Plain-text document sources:
------------------------------------

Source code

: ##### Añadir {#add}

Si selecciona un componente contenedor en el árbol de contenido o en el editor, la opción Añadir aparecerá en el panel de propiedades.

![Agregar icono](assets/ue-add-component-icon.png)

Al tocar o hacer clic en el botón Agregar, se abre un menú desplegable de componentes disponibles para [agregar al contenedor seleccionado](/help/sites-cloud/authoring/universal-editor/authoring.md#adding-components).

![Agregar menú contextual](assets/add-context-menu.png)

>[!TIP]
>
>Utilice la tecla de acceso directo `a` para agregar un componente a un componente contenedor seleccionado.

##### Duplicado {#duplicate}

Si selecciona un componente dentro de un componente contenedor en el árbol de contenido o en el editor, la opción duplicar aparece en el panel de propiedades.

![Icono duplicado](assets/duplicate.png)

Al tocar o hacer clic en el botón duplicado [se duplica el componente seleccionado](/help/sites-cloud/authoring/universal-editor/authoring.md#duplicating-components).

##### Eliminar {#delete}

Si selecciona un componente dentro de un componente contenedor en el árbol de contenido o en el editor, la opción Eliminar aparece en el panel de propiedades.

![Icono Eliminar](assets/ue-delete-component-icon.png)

------------------------------------

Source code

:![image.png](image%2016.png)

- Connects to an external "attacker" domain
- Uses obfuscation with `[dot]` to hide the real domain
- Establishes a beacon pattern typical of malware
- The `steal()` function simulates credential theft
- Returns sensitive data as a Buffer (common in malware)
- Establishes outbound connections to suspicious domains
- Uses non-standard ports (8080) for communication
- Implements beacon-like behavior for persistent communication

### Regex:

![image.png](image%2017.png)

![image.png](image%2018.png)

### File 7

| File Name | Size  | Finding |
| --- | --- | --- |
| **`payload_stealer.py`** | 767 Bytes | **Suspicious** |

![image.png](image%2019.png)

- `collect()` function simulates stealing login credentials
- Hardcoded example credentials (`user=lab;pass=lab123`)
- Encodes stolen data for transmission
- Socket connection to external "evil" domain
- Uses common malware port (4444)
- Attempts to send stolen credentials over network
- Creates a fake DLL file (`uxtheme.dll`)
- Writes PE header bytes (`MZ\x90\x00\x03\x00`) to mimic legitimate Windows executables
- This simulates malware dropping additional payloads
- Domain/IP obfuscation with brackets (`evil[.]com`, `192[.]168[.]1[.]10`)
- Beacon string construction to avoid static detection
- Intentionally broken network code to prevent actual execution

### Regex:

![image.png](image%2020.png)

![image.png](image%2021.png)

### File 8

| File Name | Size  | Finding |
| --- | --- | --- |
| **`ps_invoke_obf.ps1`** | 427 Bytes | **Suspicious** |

------------------------------------

From the entries above, return each line with the word "stolen" in it.

■ Solution below:
- Encodes stolen data for transmission
- Attempts to send stolen credentials over network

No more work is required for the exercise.